Legal Malpractice can pop up in any number of situations. Here is a totally unexpected possibility. In a Blog blurb the Construction Attorney Blog talks about this problem:
"Much is being written about the 2007 AIA Documents, which were released in early November. One of the much-discussed differences in these documents is the fact that arbitration is no longer the default dispute resolution mechanism, being replaced by a "check-box" system whereby three options are provided: arbitration, litigation and "other." If none of the boxes is checked, then litigation is the default mechanism, following mandatory mediation.
It was with great interest that I opened the new documents using the AIA’s Electronic Documents software system. I immediately printed out several of the new documents, including various owner-architect agreements and an owner-contractor agreement. At this point, I had not filled in anything. I was, therefore, astonished to find that the "arbitration" box had been checked on all of the documents where that option appeared. Thinking that I had made some type of mistake, I again started a brand new document and made sure not to check anything. Once again, the arbitration choice was checked.

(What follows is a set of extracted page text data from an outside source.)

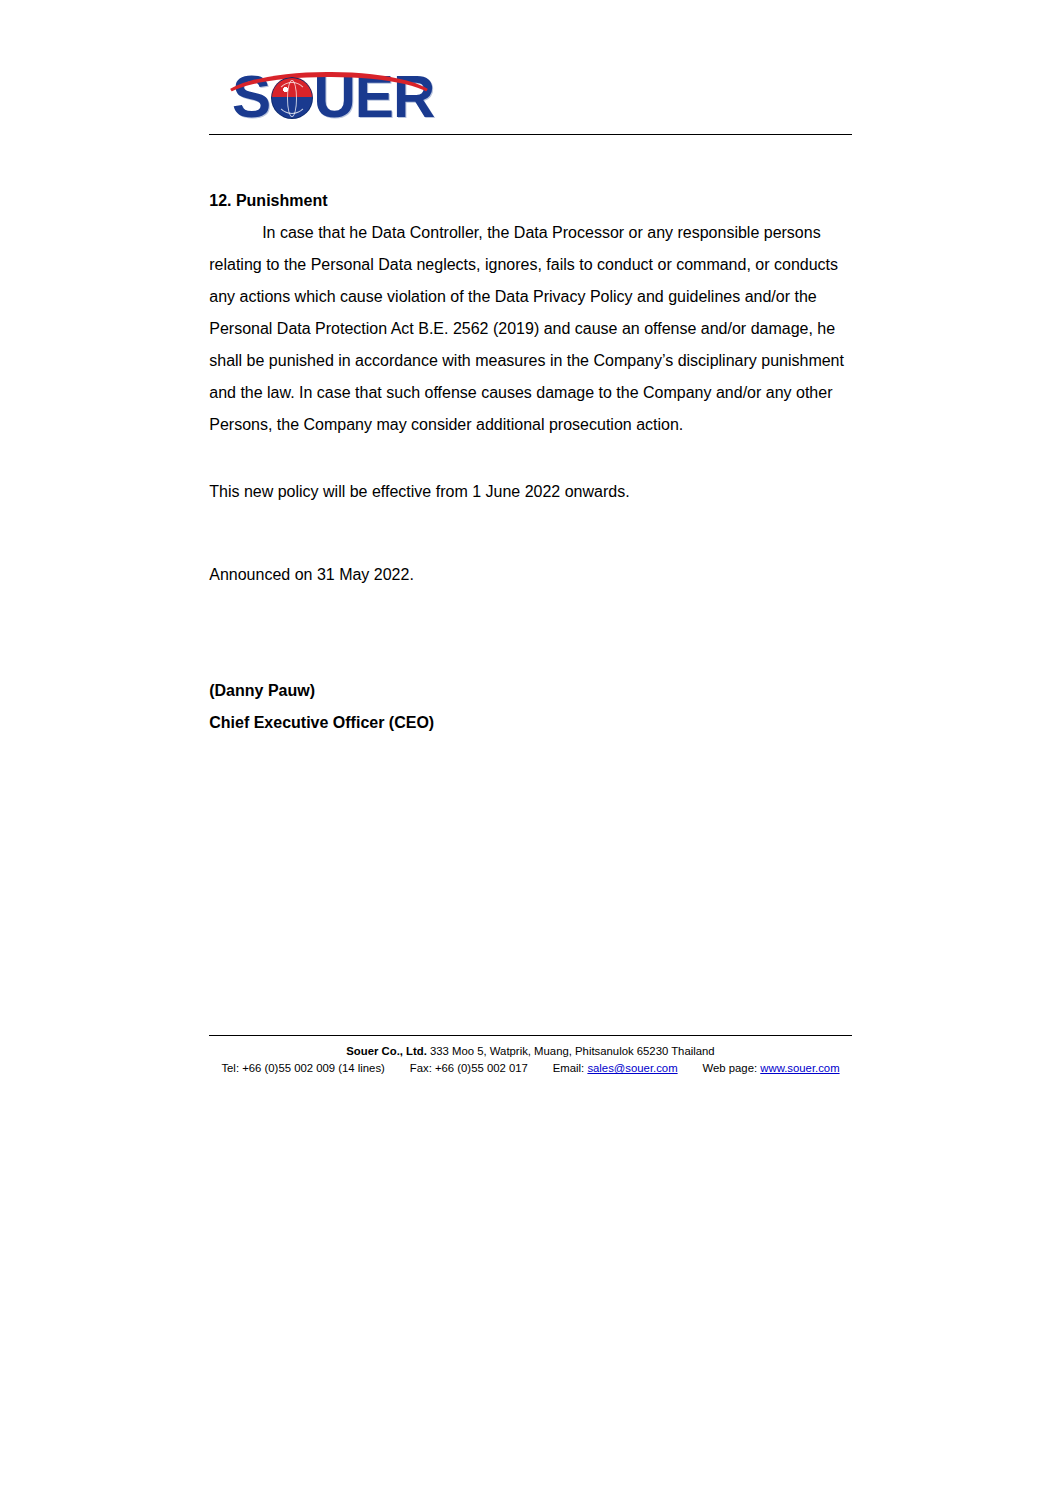S UER
12. Punishment
In case that he Data Controller, the Data Processor or any responsible persons relating to the Personal Data neglects, ignores, fails to conduct or command, or conducts any actions which cause violation of the Data Privacy Policy and guidelines and/or the Personal Data Protection Act B.E. 2562 (2019) and cause an offense and/or damage, he shall be punished in accordance with measures in the Company’s disciplinary punishment and the law. In case that such offense causes damage to the Company and/or any other Persons, the Company may consider additional prosecution action.
This new policy will be effective from 1 June 2022 onwards.
Announced on 31 May 2022.
(Danny Pauw)
Chief Executive Officer (CEO)
Souer Co., Ltd. 333 Moo 5, Watprik, Muang, Phitsanulok 65230 Thailand
Tel: +66 (0)55 002 009 (14 lines) Fax: +66 (0)55 002 017 Email: sales@souer.com Web page: www.souer.com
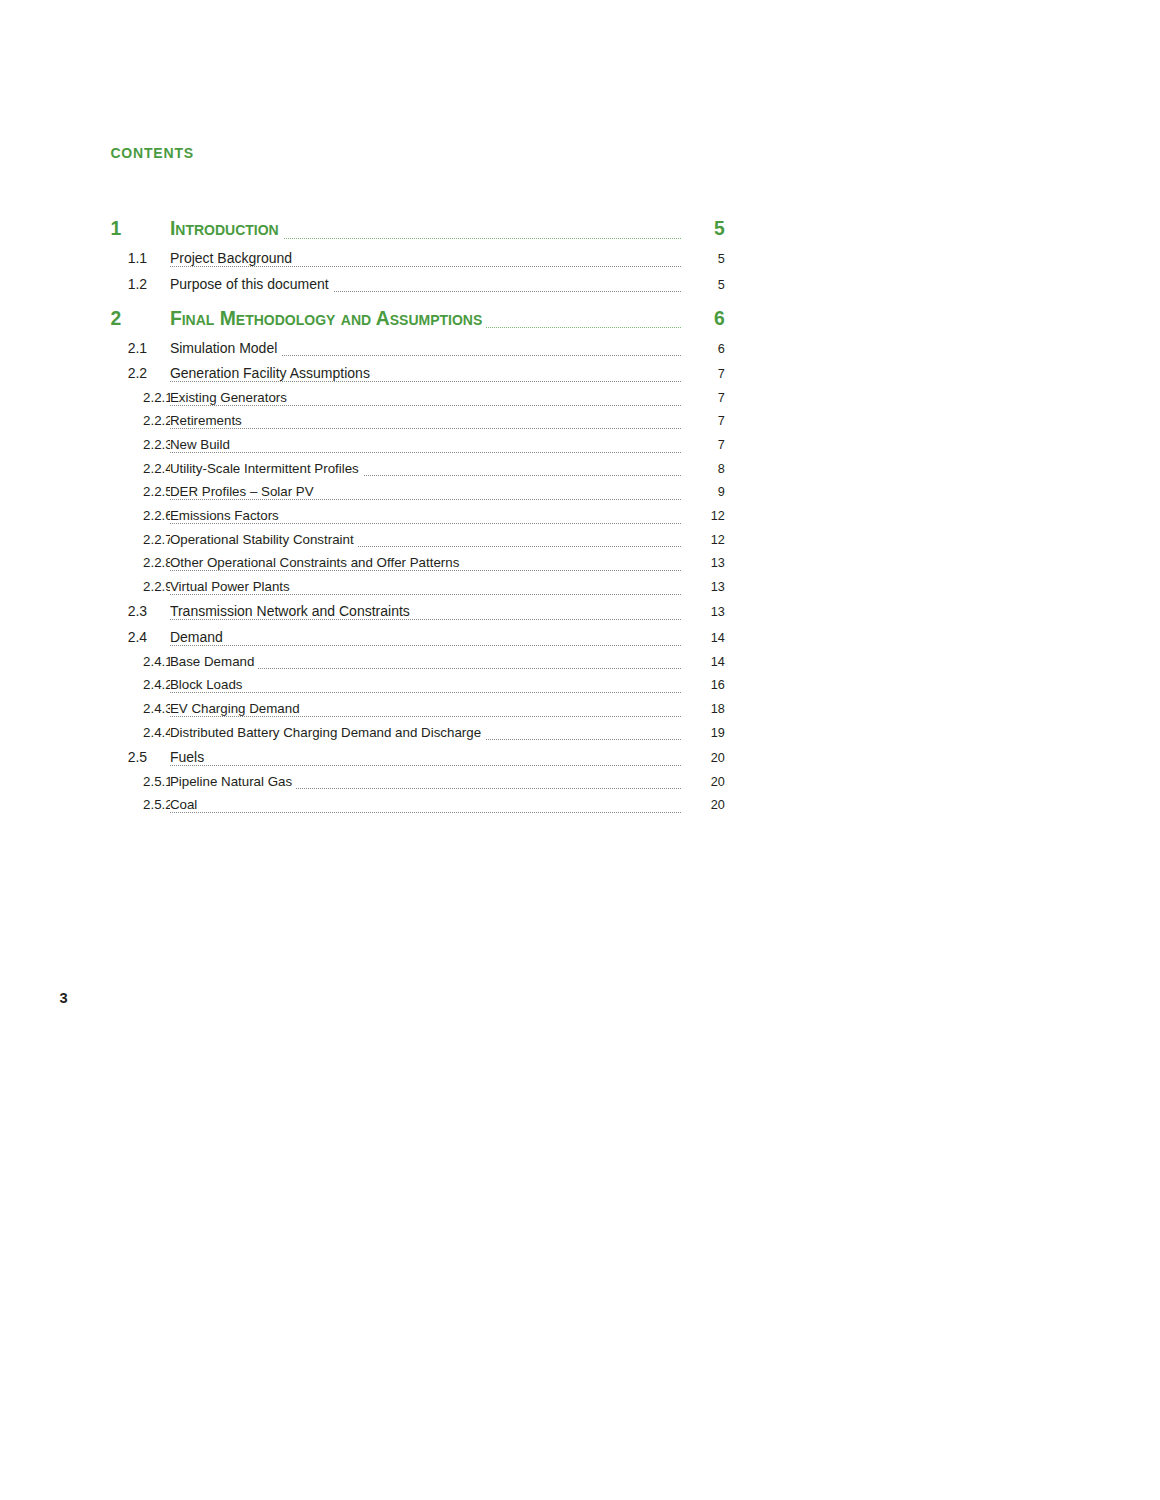Contents
| 1 | Introduction | 5 |
| 1.1 | Project Background | 5 |
| 1.2 | Purpose of this document | 5 |
| 2 | Final Methodology and Assumptions | 6 |
| 2.1 | Simulation Model | 6 |
| 2.2 | Generation Facility Assumptions | 7 |
| 2.2.1 | Existing Generators | 7 |
| 2.2.2 | Retirements | 7 |
| 2.2.3 | New Build | 7 |
| 2.2.4 | Utility-Scale Intermittent Profiles | 8 |
| 2.2.5 | DER Profiles – Solar PV | 9 |
| 2.2.6 | Emissions Factors | 12 |
| 2.2.7 | Operational Stability Constraint | 12 |
| 2.2.8 | Other Operational Constraints and Offer Patterns | 13 |
| 2.2.9 | Virtual Power Plants | 13 |
| 2.3 | Transmission Network and Constraints | 13 |
| 2.4 | Demand | 14 |
| 2.4.1 | Base Demand | 14 |
| 2.4.2 | Block Loads | 16 |
| 2.4.3 | EV Charging Demand | 18 |
| 2.4.4 | Distributed Battery Charging Demand and Discharge | 19 |
| 2.5 | Fuels | 20 |
| 2.5.1 | Pipeline Natural Gas | 20 |
| 2.5.2 | Coal | 20 |
3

However, most users today are using the electronic documents and may not be aware that they actually need to check the litigation box if that is what they intend. If they just read the articles that claim that litigation is the automatic "default," they may not even look at this provision when drafting the documents if they actually want to have litigation as the real default. They may be surprised years later to receive a demand for arbitration. If they are attorneys, they may be open to a claim for legal malpractice if their client insisted on not using arbitration and they relied on the "default" litigation story.